Le constat accablant d'un rapport sur les violences et relations police-population en Seine-Saint-Denis suscite parmi policiers, maires ou acteurs de terrain des interrogations sur l'efficacité de l'actuel emploi des forces de police.
Dans ce rapport de l'Institut national des hautes études de sécurité (INHES) inédit de décembre 2006, auquel l'AFP a eu accès, les auteurs évoquent un "climat d'insécurité permanent entre la police et les habitants des quartiers sensibles", des relations "difficiles et empreintes de tensions évidentes".
Ils soulignent un "décalage" entre la "suractivité permanente" de la police, en matière de lutte contre les stupéfiants ou les clandestins, et les "réalités subies par la population", avec une "hausse considérable des violences" dans ce département, où les vols avec violences ont ainsi crû de 15,95% en 2006.
L'INHES préconise un train de mesures : effort sur l'accueil dans les commissariats, doctrine d'emploi des policiers, suivi "croisé" des "mineurs difficiles", "police du quotidien dans le quartier"...
La Direction générale de la police nationale (DGPN) a assuré samedi que depuis "beaucoup a été fait en Seine-Saint-Denis".
"Ce rapport ne fait que confirmer un sentiment que je ressens avec les jeunes de ma ville, qui est dû à de nombreux contrôles de police et des comportements irrespectueux à leur égard", a déclaré à l'AFP Gilles Poux, maire PCF de La Courneuve, l'une des quatre villes (avec Montfermeil, Clichy-sous-Bois et Saint-Denis) où la mission de l'INHES a concentré son étude.

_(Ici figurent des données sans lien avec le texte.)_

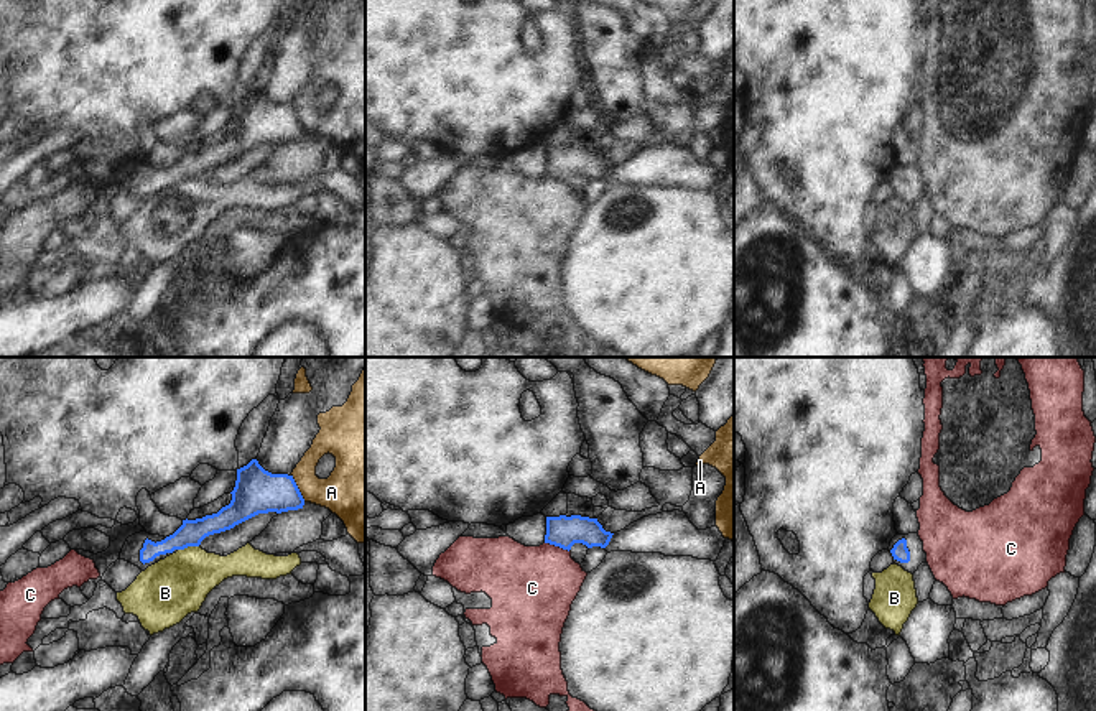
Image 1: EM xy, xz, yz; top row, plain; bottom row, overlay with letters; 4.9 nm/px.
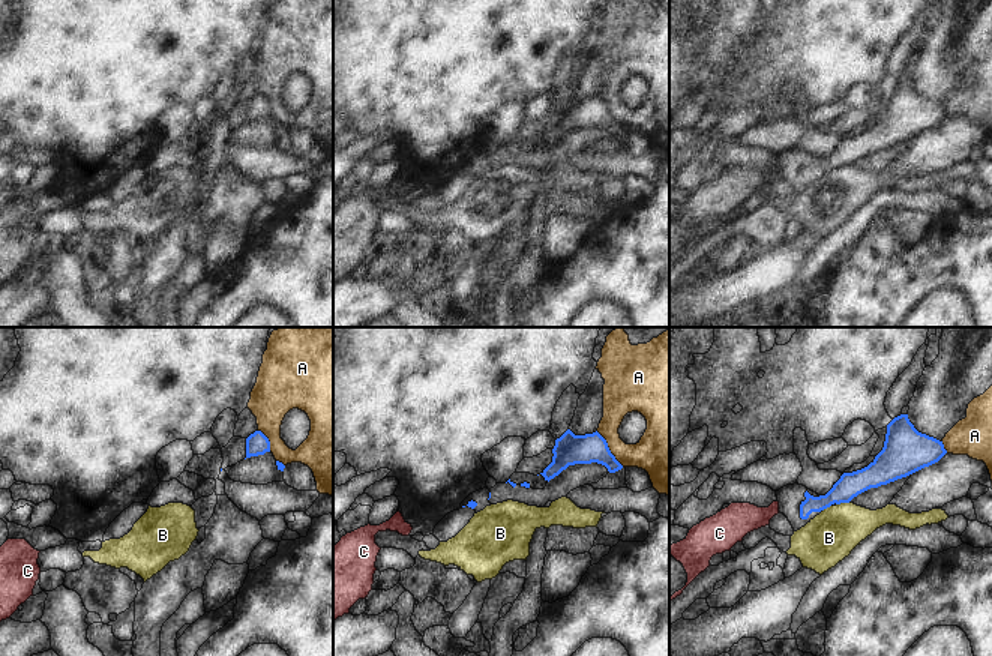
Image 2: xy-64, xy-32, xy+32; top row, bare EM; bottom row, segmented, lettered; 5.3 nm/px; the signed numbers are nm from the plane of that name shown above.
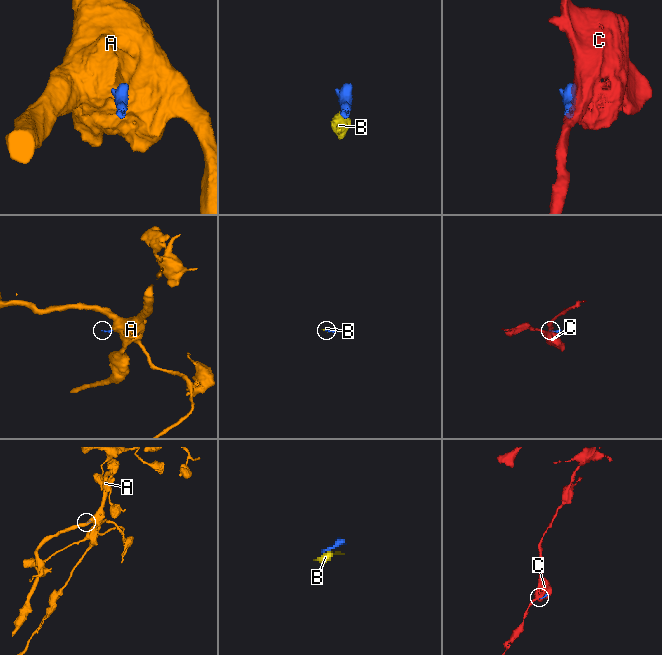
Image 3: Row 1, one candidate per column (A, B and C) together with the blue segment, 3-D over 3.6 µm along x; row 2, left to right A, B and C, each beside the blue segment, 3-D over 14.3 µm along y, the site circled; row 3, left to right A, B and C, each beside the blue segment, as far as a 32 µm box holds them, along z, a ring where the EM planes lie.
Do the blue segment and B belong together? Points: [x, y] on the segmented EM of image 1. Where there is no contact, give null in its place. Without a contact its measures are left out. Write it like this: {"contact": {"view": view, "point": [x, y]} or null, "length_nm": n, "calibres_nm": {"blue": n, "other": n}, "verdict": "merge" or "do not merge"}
{"contact": {"view": "xy", "point": [188, 545]}, "length_nm": 110, "calibres_nm": {"blue": 120, "other": 300}, "verdict": "do not merge"}

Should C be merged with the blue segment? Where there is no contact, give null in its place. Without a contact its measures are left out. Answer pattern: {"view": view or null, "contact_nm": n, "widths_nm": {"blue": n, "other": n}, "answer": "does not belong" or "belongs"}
{"view": "xz", "contact_nm": 130, "widths_nm": {"blue": 150, "other": 420}, "answer": "does not belong"}

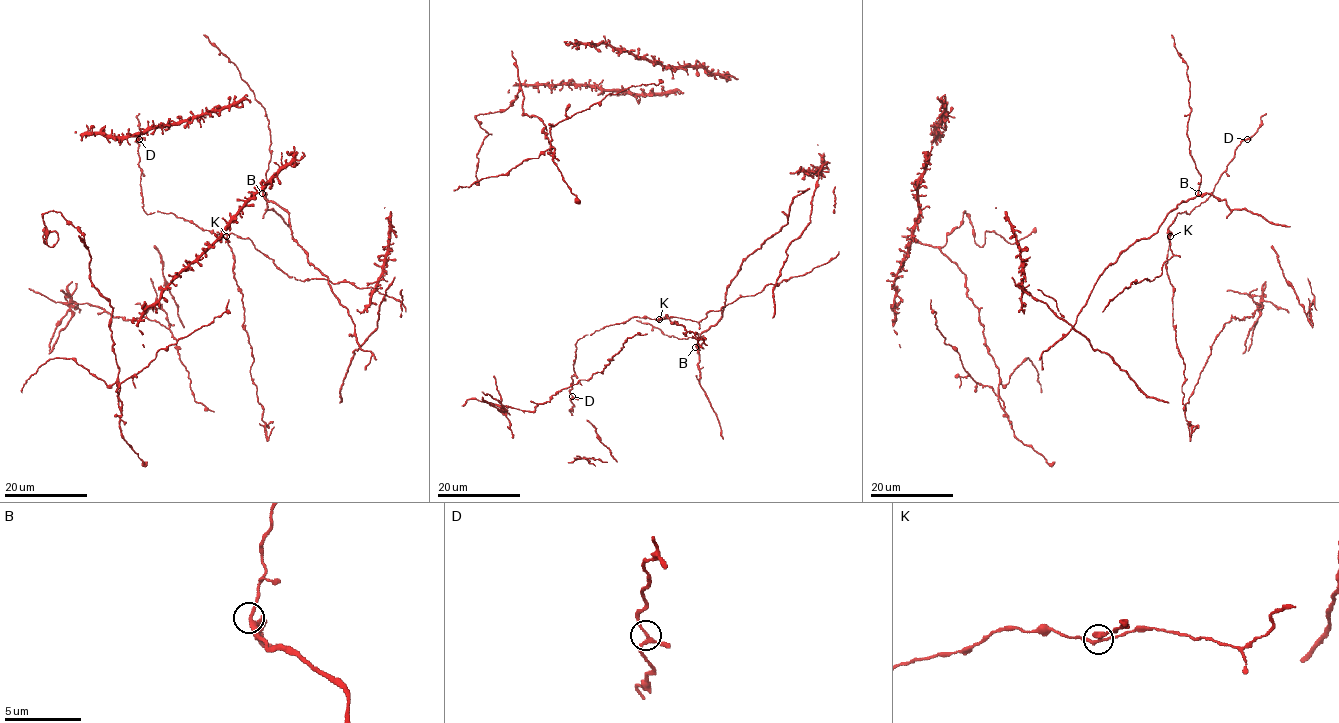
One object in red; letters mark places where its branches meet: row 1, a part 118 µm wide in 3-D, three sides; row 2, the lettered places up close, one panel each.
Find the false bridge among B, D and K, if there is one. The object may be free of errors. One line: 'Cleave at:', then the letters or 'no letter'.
Cleave at: K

"C'est avant tout un problème de moyens qui ne sont pas mis où il faut", estime M. Poux. "Nous sommes passés à une police d'urgence alors qu'il faudrait une police de prévention", affirme-t-il.
"Le réseau associatif s'est malheureusement détourné de son rôle de médiateur alors qu'il pourrait être un bon médiateur entre les jeunes et la police", constate Yahia Bellakhal, de l'association d'insertion Ricochet à Aulnay-sous-Bois.
Selon Claude Dilain, maire PS de Clichy-sous-Bois, "l'urgence est de rétablir une police de proximité". Il a estimé sur RTL "un peu légitime" le sentiment dans la population que la police se trompe de priorité en multipliant contrôles routiers et contraventions.
"La police n'est pas bien employée", notamment les CRS "qui se mettent à donner des contraventions", témoigne à l'AFP Mohamed Mechmache, président d'AC le feu, collectif de Clichy-sous-Bois. Pour "instaurer un vrai climat de confiance", l'éducateur réclame une première "avancée symbolique": "la fin du tutoiement".
Trois syndicats de police interrogés par l'AFP ont déploré la "pression" de la hiérarchie pour "faire du chiffre", notamment avec les contrôles routiers.
Selon Jean-Claude Delage, d'Alliance, les policiers approuvent "la politique du résultat" impulsée par Nicolas Sarkozy à l'Intérieur, qu'il "ne faut pas confondre avec l'abattage qui leur est parfois demandé" de procès verbaux, "mal ressenti par la population".
Ce syndicat, comme Synergie, estime en revanche que le "fossé" ou "malaise" existe uniquement "entre délinquants et policiers". Pour le Snop, le constat de l'INHES correspond à une "réalité".
Après la divulgation de ce rapport, Synergie affirme que "la population en Seine-Saint-Denis attend une réponse judiciaire".
A Montfermeil, les habitants "attendent depuis longtemps" les peines planchers contre les récidivistes, a affirmé sur RTL le maire UMP Xavier Lemoine, qui compte sur cette mesure pour que "la justice retrouve la crédibilité qu'elle n'aurait jamais dû perdre".